Saved entries

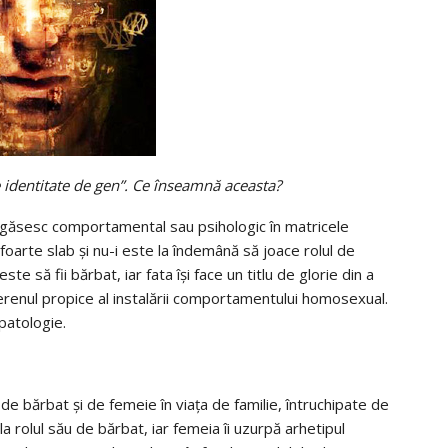
 identitate de gen”. Ce înseamnă aceasta?
 regăsesc comportamental sau psihologic în matricele
foarte slab şi nu-i este la îndemână să joace rolul de
ste să fii bărbat, iar fata îşi face un titlu de glorie din a
terenul propice al instalării comportamentului homosexual.
patologie.
 de bărbat şi de femeie în viaţa de familie, întruchipate de
a rolul său de bărbat, iar femeia îi uzurpă arhetipul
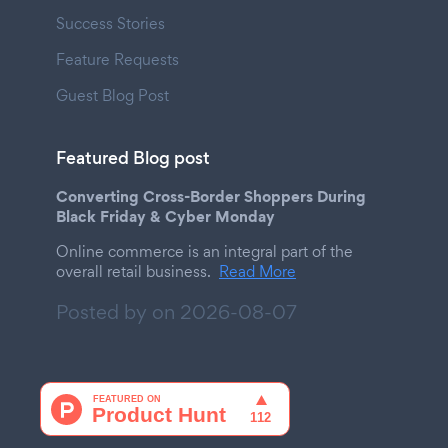
Success Stories
Feature Requests
Guest Blog Post
Featured Blog post
Converting Cross-Border Shoppers During
Black Friday & Cyber Monday
Online commerce is an integral part of the
overall retail business.
Read More
Posted by on
2026-08-07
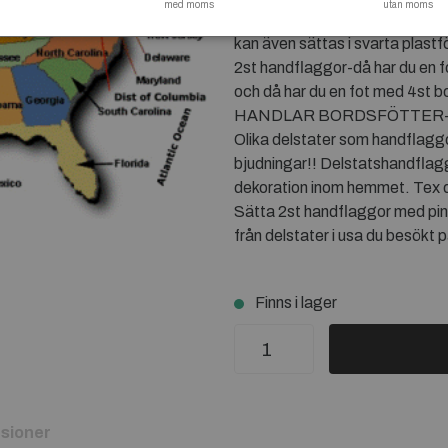
med moms
utan moms
demonstrationer tex sätta i bo
kan även sättas i svarta plastf
2st handflaggor-då har du en f
och då har du en fot med 4st
HANDLAR BORDSFÖTTER
Olika delstater som handflaggo
bjudningar!! Delstatshandflag
dekoration inom hemmet. Tex d
Sätta 2st handflaggor med pin
från delstater i usa du besökt 
Finns i lager
sioner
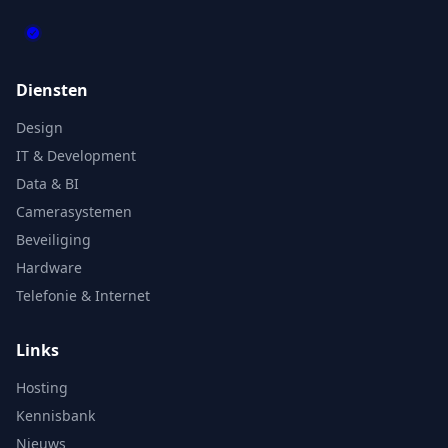
Diensten
Design
IT & Development
Data & BI
Camerasystemen
Beveiliging
Hardware
Telefonie & Internet
Links
Hosting
Kennisbank
Nieuws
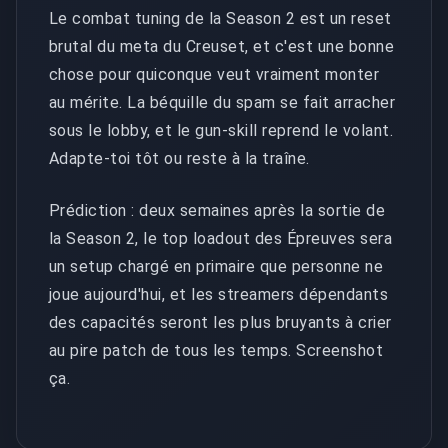
Le combat tuning de la Season 2 est un reset
brutal du meta du Creuset, et c'est une bonne
chose pour quiconque veut vraiment monter
au mérite. La béquille du spam se fait arracher
sous le lobby, et le gun-skill reprend le volant.
Adapte-toi tôt ou reste à la traîne.
Prédiction : deux semaines après la sortie de
la Season 2, le top loadout des Épreuves sera
un setup chargé en primaire que personne ne
joue aujourd'hui, et les streamers dépendants
des capacités seront les plus bruyants à crier
au pire patch de tous les temps. Screenshot
ça.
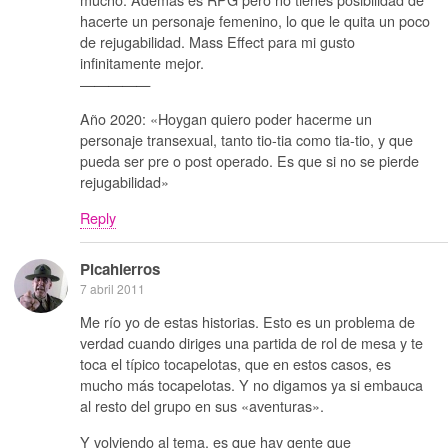
hacerte un personaje femenino, lo que le quita un poco
de rejugabilidad. Mass Effect para mi gusto
infinitamente mejor.
—————
Año 2020: «Hoygan quiero poder hacerme un
personaje transexual, tanto tio-tia como tia-tio, y que
pueda ser pre o post operado. Es que si no se pierde
rejugabilidad»
Reply
Picahierros
7 abril 2011
Me río yo de estas historias. Esto es un problema de
verdad cuando diriges una partida de rol de mesa y te
toca el típico tocapelotas, que en estos casos, es
mucho más tocapelotas. Y no digamos ya si embauca
al resto del grupo en sus «aventuras».
Y volviendo al tema, es que hay gente que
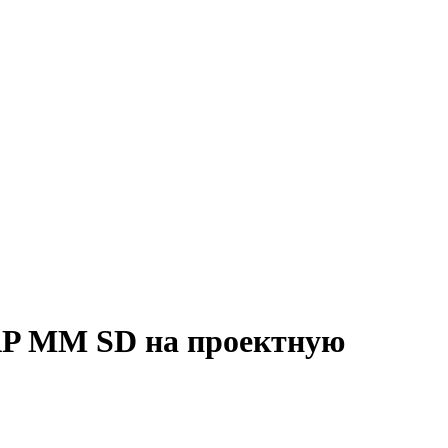
SAP MM SD на проектную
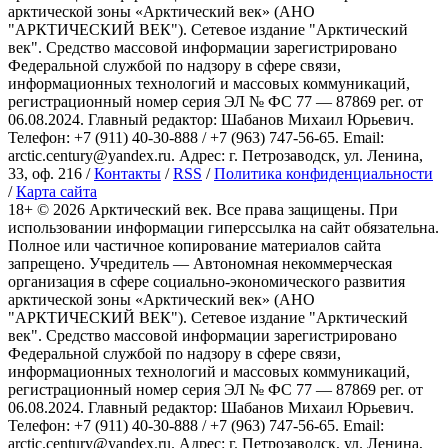
арктической зоны «Арктический век» (АНО
"АРКТИЧЕСКИЙ ВЕК"). Сетевое издание "Арктический
век". Средство массовой информации зарегистрировано
Федеральной службой по надзору в сфере связи,
информационных технологий и массовых коммуникаций,
регистрационный номер серия ЭЛ № ФС 77 — 87869 рег. от
06.08.2024. Главный редактор: Шабанов Михаил Юрьевич.
Телефон: +7 (911) 40-30-888 / +7 (963) 747-56-65. Email:
arctic.century@yandex.ru. Адрес: г. Петрозаводск, ул. Ленина,
33, оф. 216 /
Контакты
/
RSS
/
Политика конфиденциальности
/
Карта сайта
18+ ©
2026
Арктический век. Все права защищены. При
использовании информации гиперссылка на сайт обязательна.
Полное или частичное копирование материалов сайта
запрещено. Учредитель — Автономная некоммерческая
организация в сфере социально-экономического развития
арктической зоны «Арктический век» (АНО
"АРКТИЧЕСКИЙ ВЕК"). Сетевое издание "Арктический
век". Средство массовой информации зарегистрировано
Федеральной службой по надзору в сфере связи,
информационных технологий и массовых коммуникаций,
регистрационный номер серия ЭЛ № ФС 77 — 87869 рег. от
06.08.2024. Главный редактор: Шабанов Михаил Юрьевич.
Телефон: +7 (911) 40-30-888 / +7 (963) 747-56-65. Email:
arctic.century@yandex.ru. Адрес: г. Петрозаводск, ул. Ленина,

## Task goal
Reproduce the text from all of the data above line for line, without the picture markers.

## Your response
 identitate de gen”. Ce înseamnă aceasta?
 regăsesc comportamental sau psihologic în matricele
foarte slab şi nu-i este la îndemână să joace rolul de
ste să fii bărbat, iar fata îşi face un titlu de glorie din a
terenul propice al instalării comportamentului homosexual.
patologie.
 de bărbat şi de femeie în viaţa de familie, întruchipate de
a rolul său de bărbat, iar femeia îi uzurpă arhetipul
Success Stories
Feature Requests
Guest Blog Post
Featured Blog post
Converting Cross-Border Shoppers During
Black Friday & Cyber Monday
Online commerce is an integral part of the
overall retail business.
Read More
Posted by on
2026-08-07
med moms
utan moms
demonstrationer tex sätta i bo
kan även sättas i svarta plastf
2st handflaggor-då har du en f
och då har du en fot med 4st
HANDLAR BORDSFÖTTER
Olika delstater som handflaggo
bjudningar!! Delstatshandflag
dekoration inom hemmet. Tex d
Sätta 2st handflaggor med pin
från delstater i usa du besökt 
Finns i lager
sioner
Diensten
Design
IT & Development
Data & BI
Camerasystemen
Beveiliging
Hardware
Telefonie & Internet
Links
Hosting
Kennisbank
Nieuws
Le combat tuning de la Season 2 est un reset
brutal du meta du Creuset, et c'est une bonne
chose pour quiconque veut vraiment monter
au mérite. La béquille du spam se fait arracher
sous le lobby, et le gun-skill reprend le volant.
Adapte-toi tôt ou reste à la traîne.
Prédiction : deux semaines après la sortie de
la Season 2, le top loadout des Épreuves sera
un setup chargé en primaire que personne ne
joue aujourd'hui, et les streamers dépendants
des capacités seront les plus bruyants à crier
au pire patch de tous les temps. Screenshot
ça.
hacerte un personaje femenino, lo que le quita un poco
de rejugabilidad. Mass Effect para mi gusto
infinitamente mejor.
—————
Año 2020: «Hoygan quiero poder hacerme un
personaje transexual, tanto tio-tia como tia-tio, y que
pueda ser pre o post operado. Es que si no se pierde
rejugabilidad»
Reply
Picahierros
7 abril 2011
Me río yo de estas historias. Esto es un problema de
verdad cuando diriges una partida de rol de mesa y te
toca el típico tocapelotas, que en estos casos, es
mucho más tocapelotas. Y no digamos ya si embauca
al resto del grupo en sus «aventuras».
Y volviendo al tema, es que hay gente que
SAP MM SD на проектную
арктической зоны «Арктический век» (АНО
"АРКТИЧЕСКИЙ ВЕК"). Сетевое издание "Арктический
век". Средство массовой информации зарегистрировано
Федеральной службой по надзору в сфере связи,
информационных технологий и массовых коммуникаций,
регистрационный номер серия ЭЛ № ФС 77 — 87869 рег. от
06.08.2024. Главный редактор: Шабанов Михаил Юрьевич.
Телефон: +7 (911) 40-30-888 / +7 (963) 747-56-65. Email:
arctic.century@yandex.ru. Адрес: г. Петрозаводск, ул. Ленина,
33, оф. 216 /
Контакты
/
RSS
/
Политика конфиденциальности
/
Карта сайта
18+ ©
2026
Арктический век. Все права защищены. При
использовании информации гиперссылка на сайт обязательна.
Полное или частичное копирование материалов сайта
запрещено. Учредитель — Автономная некоммерческая
организация в сфере социально-экономического развития
арктической зоны «Арктический век» (АНО
"АРКТИЧЕСКИЙ ВЕК"). Сетевое издание "Арктический
век". Средство массовой информации зарегистрировано
Федеральной службой по надзору в сфере связи,
информационных технологий и массовых коммуникаций,
регистрационный номер серия ЭЛ № ФС 77 — 87869 рег. от
06.08.2024. Главный редактор: Шабанов Михаил Юрьевич.
Телефон: +7 (911) 40-30-888 / +7 (963) 747-56-65. Email:
arctic.century@yandex.ru. Адрес: г. Петрозаводск, ул. Ленина,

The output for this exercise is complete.